▸ **What to do**
Copy each line below containing "labels".

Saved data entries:
+++

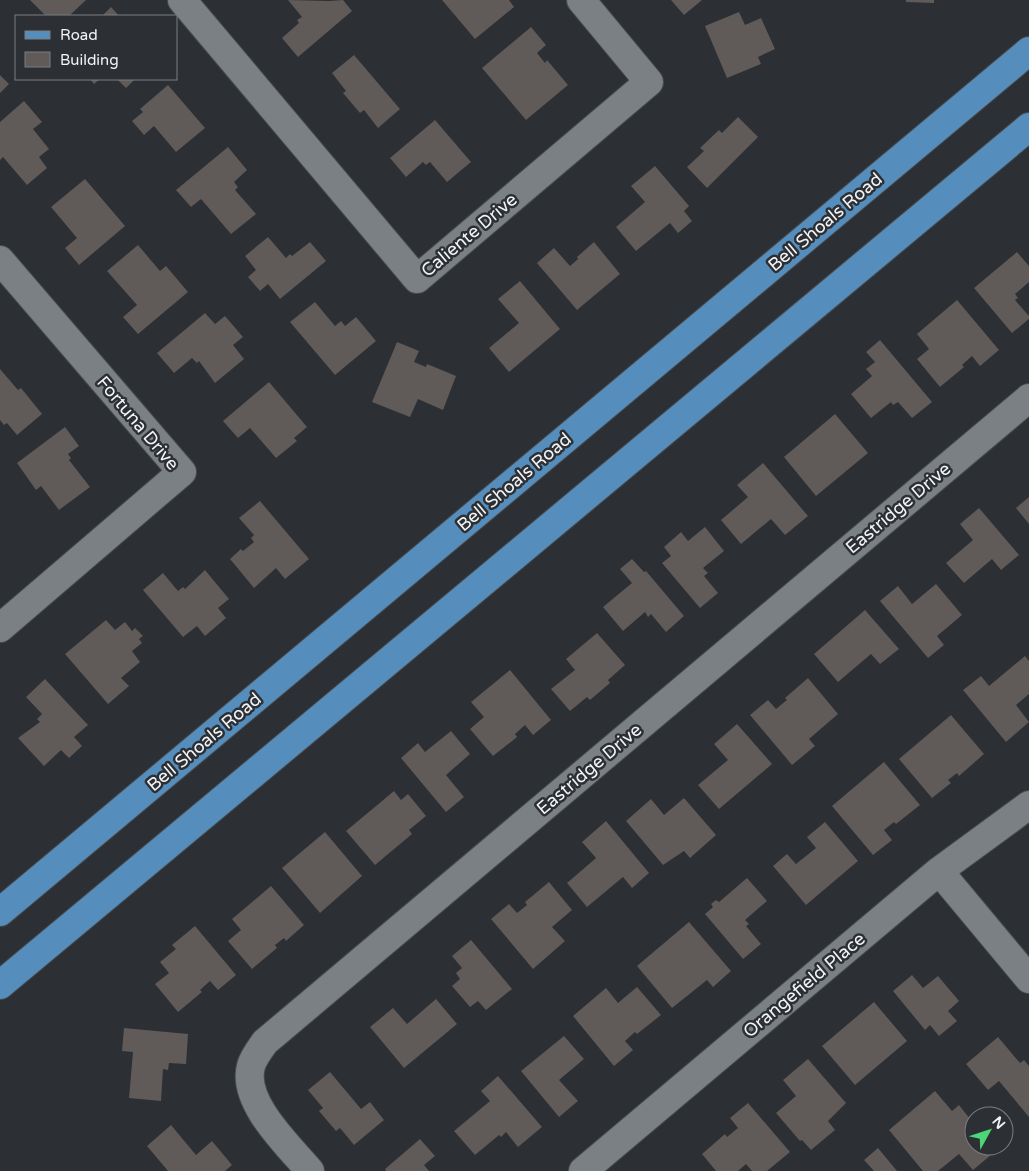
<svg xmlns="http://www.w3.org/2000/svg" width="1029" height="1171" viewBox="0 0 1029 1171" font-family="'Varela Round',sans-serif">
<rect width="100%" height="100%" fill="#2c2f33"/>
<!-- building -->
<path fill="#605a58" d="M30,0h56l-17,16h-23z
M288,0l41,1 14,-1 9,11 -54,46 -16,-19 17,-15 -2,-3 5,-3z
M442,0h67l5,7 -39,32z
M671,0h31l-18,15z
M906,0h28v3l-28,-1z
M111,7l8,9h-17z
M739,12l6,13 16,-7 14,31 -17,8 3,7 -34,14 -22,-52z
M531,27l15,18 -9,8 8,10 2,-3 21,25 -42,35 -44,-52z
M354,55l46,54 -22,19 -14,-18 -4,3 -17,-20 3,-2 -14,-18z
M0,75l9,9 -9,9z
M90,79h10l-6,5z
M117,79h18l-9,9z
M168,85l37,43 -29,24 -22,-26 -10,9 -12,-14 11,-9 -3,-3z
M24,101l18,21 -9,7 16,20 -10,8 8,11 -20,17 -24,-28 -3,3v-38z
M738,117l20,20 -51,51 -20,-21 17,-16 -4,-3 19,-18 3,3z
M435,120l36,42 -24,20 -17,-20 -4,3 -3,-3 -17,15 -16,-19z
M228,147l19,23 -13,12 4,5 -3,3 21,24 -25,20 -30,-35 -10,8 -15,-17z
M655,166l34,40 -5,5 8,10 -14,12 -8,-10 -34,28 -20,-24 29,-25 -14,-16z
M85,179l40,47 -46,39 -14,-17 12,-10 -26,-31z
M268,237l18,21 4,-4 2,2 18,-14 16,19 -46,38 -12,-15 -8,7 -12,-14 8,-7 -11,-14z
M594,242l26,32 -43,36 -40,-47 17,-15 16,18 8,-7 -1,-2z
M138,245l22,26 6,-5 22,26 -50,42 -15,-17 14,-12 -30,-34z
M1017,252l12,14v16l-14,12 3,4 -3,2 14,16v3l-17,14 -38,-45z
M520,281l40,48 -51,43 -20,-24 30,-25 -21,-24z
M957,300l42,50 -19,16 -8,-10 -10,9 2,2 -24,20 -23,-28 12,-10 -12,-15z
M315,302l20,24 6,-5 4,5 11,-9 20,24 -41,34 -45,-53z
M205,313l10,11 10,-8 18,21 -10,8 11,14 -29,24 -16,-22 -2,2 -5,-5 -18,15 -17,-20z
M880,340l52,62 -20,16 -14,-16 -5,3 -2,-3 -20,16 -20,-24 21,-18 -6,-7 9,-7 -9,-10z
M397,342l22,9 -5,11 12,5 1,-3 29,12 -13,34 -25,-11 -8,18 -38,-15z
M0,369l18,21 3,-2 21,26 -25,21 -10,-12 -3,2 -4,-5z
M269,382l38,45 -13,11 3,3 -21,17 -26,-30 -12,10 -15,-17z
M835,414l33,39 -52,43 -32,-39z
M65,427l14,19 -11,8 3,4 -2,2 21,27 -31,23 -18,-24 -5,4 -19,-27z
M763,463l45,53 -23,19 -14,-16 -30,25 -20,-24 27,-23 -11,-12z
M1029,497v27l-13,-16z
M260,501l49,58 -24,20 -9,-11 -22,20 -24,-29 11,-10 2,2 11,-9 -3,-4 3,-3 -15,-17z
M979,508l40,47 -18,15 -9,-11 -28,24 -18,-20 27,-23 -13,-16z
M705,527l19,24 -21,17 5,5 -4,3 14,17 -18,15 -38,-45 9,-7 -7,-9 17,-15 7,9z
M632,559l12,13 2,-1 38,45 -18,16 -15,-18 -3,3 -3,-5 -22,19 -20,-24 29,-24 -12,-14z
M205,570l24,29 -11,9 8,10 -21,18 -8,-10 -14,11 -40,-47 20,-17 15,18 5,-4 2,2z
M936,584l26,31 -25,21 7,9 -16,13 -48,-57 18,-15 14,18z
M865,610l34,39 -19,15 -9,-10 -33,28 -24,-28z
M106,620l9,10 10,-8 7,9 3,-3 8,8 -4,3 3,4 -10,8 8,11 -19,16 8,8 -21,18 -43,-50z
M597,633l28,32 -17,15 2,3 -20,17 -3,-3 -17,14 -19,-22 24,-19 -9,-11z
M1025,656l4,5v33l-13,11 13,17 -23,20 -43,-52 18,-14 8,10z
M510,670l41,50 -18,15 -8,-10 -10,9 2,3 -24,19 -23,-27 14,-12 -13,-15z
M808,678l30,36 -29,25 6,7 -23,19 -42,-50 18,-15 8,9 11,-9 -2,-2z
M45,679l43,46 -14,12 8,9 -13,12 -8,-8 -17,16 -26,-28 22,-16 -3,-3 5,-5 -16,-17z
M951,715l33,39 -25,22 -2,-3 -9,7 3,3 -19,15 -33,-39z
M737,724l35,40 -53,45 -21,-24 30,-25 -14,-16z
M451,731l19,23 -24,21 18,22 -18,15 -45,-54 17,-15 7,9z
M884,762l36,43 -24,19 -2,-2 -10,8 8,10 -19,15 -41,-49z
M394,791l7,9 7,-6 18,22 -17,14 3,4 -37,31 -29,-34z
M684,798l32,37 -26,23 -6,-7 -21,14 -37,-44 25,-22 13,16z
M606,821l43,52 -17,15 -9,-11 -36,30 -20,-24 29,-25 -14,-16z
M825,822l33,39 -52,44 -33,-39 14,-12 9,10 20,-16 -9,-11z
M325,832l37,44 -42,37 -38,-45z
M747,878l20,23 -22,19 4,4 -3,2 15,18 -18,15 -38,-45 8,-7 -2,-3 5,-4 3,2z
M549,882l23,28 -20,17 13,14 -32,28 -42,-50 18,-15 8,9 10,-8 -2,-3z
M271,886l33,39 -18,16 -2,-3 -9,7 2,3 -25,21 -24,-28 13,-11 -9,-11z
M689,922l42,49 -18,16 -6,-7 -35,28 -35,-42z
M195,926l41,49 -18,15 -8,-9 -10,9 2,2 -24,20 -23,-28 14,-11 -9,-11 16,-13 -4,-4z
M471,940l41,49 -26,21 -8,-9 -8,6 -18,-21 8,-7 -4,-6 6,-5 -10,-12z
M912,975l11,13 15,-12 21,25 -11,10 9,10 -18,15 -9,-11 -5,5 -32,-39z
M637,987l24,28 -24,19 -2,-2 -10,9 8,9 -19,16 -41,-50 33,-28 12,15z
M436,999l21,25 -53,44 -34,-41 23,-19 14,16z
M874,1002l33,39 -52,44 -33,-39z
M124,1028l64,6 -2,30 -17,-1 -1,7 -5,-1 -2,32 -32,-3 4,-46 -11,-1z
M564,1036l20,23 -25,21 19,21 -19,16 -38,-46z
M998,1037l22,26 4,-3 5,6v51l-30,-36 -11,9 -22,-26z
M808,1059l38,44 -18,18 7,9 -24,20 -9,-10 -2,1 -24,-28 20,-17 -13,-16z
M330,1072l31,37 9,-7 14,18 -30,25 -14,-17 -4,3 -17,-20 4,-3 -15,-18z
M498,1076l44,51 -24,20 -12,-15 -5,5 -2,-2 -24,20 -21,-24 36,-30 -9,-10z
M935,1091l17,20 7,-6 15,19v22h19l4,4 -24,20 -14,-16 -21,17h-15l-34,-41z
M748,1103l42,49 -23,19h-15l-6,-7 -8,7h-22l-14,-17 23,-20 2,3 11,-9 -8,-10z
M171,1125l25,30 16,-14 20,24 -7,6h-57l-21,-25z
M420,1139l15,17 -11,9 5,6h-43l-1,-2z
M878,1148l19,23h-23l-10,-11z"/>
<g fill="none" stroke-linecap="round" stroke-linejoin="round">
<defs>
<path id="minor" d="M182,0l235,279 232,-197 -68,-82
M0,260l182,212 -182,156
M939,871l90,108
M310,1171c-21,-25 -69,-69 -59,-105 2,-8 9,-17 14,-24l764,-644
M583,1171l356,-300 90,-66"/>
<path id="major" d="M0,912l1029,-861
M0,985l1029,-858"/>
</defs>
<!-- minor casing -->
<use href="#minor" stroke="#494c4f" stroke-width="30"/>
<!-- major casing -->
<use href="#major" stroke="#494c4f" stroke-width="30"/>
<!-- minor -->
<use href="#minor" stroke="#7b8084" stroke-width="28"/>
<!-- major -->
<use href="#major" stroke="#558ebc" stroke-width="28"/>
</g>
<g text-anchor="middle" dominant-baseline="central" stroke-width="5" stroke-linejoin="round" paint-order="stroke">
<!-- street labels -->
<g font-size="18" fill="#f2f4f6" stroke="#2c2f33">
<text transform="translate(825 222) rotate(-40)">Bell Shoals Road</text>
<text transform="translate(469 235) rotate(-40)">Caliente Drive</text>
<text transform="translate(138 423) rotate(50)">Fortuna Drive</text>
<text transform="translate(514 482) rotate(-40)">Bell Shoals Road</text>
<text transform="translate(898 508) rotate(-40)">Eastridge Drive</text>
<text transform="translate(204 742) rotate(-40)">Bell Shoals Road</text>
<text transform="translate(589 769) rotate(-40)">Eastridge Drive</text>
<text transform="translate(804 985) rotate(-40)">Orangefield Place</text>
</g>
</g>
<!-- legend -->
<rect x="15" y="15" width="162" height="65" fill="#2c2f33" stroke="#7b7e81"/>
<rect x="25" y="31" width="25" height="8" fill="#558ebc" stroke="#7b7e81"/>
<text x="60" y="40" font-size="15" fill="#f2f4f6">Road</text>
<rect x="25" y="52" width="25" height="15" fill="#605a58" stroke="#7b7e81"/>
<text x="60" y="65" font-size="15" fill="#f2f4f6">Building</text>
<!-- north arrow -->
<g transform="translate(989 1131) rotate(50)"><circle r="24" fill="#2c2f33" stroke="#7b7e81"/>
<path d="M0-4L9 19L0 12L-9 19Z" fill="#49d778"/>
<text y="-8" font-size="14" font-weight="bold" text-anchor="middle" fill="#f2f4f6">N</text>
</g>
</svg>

+++

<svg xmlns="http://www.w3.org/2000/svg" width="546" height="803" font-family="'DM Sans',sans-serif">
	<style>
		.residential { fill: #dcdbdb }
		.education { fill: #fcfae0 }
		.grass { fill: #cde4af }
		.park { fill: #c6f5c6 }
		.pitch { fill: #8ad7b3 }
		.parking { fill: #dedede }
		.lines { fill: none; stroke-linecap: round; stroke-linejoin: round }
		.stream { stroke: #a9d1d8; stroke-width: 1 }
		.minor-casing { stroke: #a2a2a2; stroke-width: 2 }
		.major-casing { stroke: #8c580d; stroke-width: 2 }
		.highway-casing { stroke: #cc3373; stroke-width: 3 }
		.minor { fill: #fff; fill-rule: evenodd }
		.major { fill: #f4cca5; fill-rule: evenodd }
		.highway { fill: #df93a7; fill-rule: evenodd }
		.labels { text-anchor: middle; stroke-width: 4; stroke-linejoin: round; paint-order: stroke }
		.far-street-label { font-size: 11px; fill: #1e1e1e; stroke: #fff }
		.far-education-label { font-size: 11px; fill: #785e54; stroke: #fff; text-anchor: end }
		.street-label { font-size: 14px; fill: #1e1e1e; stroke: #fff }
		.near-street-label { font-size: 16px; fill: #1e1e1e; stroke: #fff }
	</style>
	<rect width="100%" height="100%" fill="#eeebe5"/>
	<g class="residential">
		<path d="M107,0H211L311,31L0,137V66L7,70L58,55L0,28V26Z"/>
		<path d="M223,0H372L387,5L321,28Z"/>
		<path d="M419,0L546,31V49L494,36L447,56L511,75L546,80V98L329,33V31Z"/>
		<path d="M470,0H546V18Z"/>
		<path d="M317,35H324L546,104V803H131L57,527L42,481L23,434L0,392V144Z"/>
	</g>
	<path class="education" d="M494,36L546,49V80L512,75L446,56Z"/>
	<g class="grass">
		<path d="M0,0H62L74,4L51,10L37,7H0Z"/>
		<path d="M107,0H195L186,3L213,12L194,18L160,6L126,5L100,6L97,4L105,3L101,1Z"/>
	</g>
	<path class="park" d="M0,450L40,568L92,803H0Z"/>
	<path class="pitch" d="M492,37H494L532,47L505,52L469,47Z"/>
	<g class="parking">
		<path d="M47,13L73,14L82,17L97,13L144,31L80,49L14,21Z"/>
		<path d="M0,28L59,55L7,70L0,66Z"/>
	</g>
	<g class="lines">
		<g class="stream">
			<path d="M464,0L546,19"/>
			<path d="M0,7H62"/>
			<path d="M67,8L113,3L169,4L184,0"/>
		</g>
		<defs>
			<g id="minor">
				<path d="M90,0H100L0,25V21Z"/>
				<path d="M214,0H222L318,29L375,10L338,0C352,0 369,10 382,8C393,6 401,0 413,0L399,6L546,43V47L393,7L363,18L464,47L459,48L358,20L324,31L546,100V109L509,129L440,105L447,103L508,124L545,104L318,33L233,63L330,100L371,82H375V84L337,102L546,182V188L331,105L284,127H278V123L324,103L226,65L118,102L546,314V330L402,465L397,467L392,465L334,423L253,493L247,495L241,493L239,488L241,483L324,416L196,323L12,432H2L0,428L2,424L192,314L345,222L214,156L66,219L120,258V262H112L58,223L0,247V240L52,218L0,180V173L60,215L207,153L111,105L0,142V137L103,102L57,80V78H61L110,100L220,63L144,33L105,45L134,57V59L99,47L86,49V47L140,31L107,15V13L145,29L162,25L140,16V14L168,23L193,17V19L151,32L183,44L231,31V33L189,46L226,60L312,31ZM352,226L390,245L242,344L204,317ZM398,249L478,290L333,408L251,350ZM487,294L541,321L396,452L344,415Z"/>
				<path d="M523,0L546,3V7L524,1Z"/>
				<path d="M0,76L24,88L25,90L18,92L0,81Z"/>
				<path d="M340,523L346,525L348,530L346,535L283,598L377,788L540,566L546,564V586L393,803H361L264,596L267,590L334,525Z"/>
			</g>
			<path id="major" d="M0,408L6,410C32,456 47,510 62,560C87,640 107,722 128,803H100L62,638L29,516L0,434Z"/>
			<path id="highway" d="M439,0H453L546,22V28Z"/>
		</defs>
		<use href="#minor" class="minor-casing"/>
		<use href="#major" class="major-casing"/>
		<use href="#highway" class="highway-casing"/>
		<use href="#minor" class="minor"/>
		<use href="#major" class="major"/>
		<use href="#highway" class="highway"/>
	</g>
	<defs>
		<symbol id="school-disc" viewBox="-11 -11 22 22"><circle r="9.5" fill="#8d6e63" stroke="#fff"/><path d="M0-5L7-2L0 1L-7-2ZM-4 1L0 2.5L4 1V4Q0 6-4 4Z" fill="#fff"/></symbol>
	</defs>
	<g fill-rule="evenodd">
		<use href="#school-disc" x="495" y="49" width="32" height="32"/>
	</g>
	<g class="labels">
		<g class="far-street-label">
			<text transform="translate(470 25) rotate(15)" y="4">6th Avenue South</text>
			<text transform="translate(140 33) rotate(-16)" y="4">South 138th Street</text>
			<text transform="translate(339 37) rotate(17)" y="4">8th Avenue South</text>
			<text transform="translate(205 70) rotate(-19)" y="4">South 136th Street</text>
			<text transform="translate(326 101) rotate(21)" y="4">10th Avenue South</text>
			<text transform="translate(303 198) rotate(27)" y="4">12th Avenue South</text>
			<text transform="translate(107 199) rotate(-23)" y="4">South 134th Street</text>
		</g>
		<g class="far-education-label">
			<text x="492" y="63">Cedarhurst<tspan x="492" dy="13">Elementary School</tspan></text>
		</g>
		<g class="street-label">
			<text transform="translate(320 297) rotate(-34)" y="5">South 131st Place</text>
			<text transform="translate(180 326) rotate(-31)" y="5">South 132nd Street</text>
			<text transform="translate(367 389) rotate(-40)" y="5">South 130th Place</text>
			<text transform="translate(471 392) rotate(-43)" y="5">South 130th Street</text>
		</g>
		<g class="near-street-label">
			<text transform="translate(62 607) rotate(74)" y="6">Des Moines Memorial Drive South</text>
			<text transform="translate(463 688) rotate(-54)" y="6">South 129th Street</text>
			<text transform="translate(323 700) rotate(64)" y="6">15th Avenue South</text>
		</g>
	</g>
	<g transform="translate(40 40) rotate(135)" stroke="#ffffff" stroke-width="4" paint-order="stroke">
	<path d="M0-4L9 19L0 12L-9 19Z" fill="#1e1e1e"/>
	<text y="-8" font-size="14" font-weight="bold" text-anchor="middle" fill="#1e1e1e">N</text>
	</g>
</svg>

+++

▸ **Reply**
<!-- street labels -->
		.labels { text-anchor: middle; stroke-width: 4; stroke-linejoin: round; paint-order: stroke }
	<g class="labels">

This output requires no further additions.